Se mai vi siete posti questa domanda, difficilmente avrete trovato la risposta, per due buoni motivi: questo dato non è mai stato reso disponibile in Italia se non a partire dal 3 dicembre 2020 ed ancora oggi non viene mai citato dalle testate nazionali, è rimasto relegato nei siti specializzati per statistici o per persone particolarmente curiose.
Eppure questo è probabilmente il dato più preciso di tutti. Mentre per i nuovi casi riscontrati ogni giorno vi possono essere oscillazioni ed inesattezze dovuti a vari fattori (numero e tipologia di test eseguiti, ritardi nelle comunicazioni, giorni festivi etc.), i ricoveri in terapia intensiva vengono puntualmente e rigorosamente registrati.
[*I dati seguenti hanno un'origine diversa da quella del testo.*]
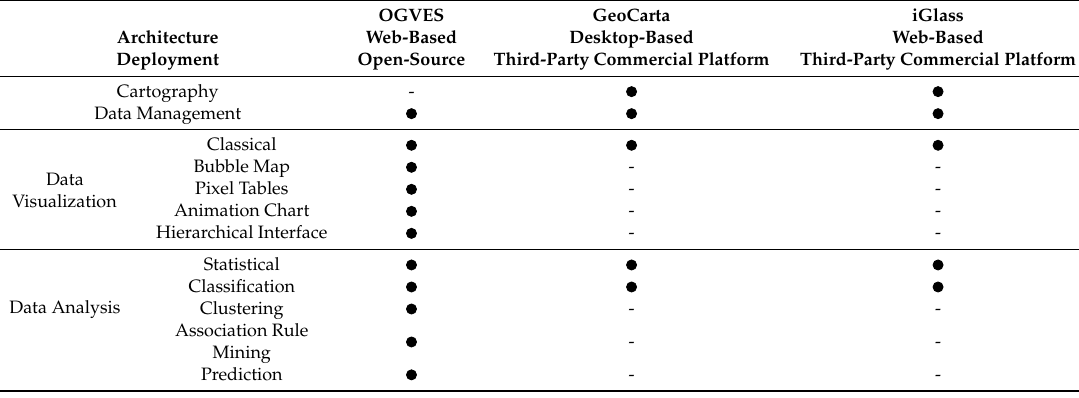
Table 3. Features and functional comparison between OGVES, GeoCarta and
Anche se è un indicatore che risponde in ritardo e rispecchia dei contagi avvenuti molti giorni prima, l’andamento è ben più regolare di qualunque altra curva epidemiologica a cui siamo abituati.
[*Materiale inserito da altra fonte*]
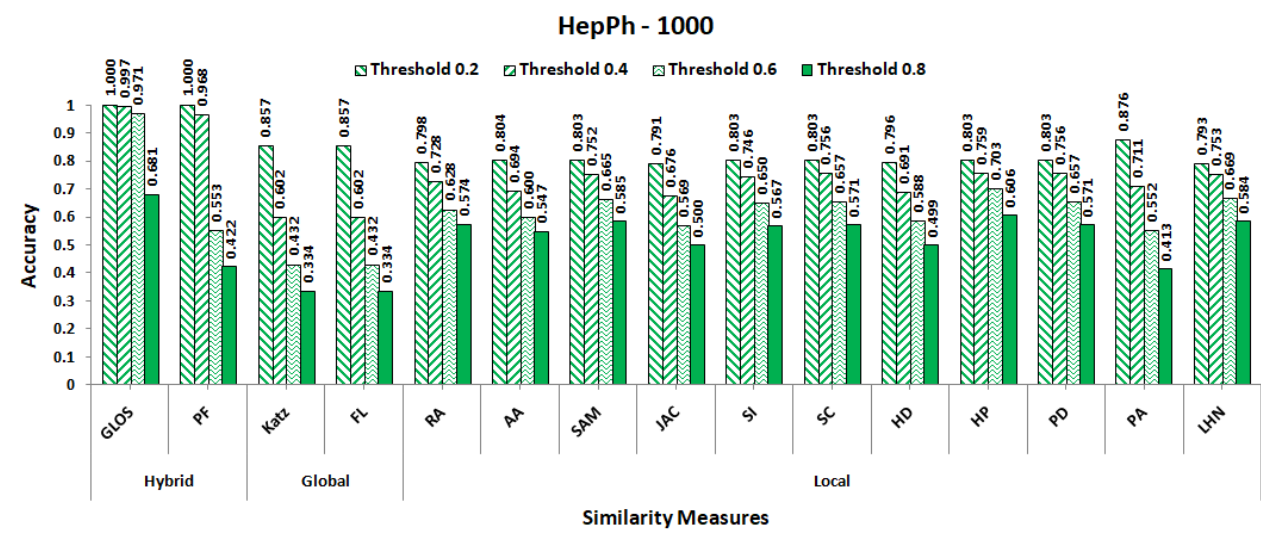
Figure 16. Comparisons of similarity measures on HepPh-1000 edge list from HepPh dataset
Da quando questo dato disponibile è possibile eseguire dei conteggi confrontando il totale dei posti occupati con i nuovi ingressi e con i decessi, il risultato è sorprendete, solo un piccola frazione dei decessi registrati ogni giorno avviene nei reparti di terapia intensiva.
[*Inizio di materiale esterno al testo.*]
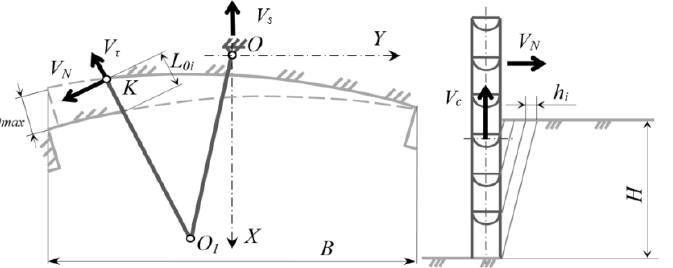
Figure 6. Calculation scheme for determining the resistance to digging the soil by the side faces of the rotor buckets.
Quindi la domanda è: dove muore chi muore per Covid? a casa, in Rsa, in reparto ordinario? Non essendo medico non mi azzardo ad avanzare alcuna ipotesi in merito, ma mi piacerebbe trovare una risposta plausibile.
PER I DATI AGGIORNATI VAI A LA SITUAZIONE OGGI
Il massimo di nuovi ricoveri in terapia intensiva si è registrato (dal 3-12-20 quando i dati sono diventati disponibili) il giorno 29 dicembre 2020 con 256 nuovi ricoveri, il minimo è stato invece il 31 gennaio 2021 con 97 ricoveri
Il massimo di posti in terapia intensiva occupati nella seconda ondata è stato il giorno 25 novembre 2020 con 3.848 posti occupati
I decessi, ovvero l’indicatore più lento
Perchè ancora così tanti decessi?
La prima volta che è iniziata a circolare questa domanda era aprile 2020, il “picco” era stato superato, i nuovi casi giornalieri diminuivano vistosamente ma si continuavano a registrare centinaia di decessi al giorno.
La risposta è estremamente semplice ed intuitiva. Immaginiamo che oggi si contagino 100 persone, circa 20 tra una settimana avranno dei sintomi, poi qualcuno starà così male da finire in terapia intensiva e solo tra un mese scopriremo che 2 o 3 saranno decedute. Insomma tra l’inizio dei contagi e l’inizio dei decessi passano almeno 3 settimane. Ma lo stesso accade al contrario, se anche da domani non avessimo più nemmeno un contagio, per almeno un mese continueremmo a registrare i decessi di chi si è contagiato nelle settimane precedenti.
Questo è l’effetto a cui abbiamo assistito tutti nel periodo settembre-ottobre, all’inizio della seconda ondata. Migliaia di nuovi casi al giorno e pochissimi decessi, il che ha alimentato nei soliti imbecilli frasi del tipo “l’epidemia in cui non muore nessuno”, salvo tacere (e nemmeno totalmente) quando in breve siamo ritornati a quasi mille morti al giorno.
In ogni caso in questo momento i decessi non possono diminuire oltre una certa soglia, perché non siamo in fase calante, ma in fase stazionaria. Fin quando avremo 10-15.000 casi al giorno avremo sempre 300-500 morti al giorno.
Ecco spiegato cos’è un “indicatore lento”, ovvero che si muove in ritardo rispetto agli altri.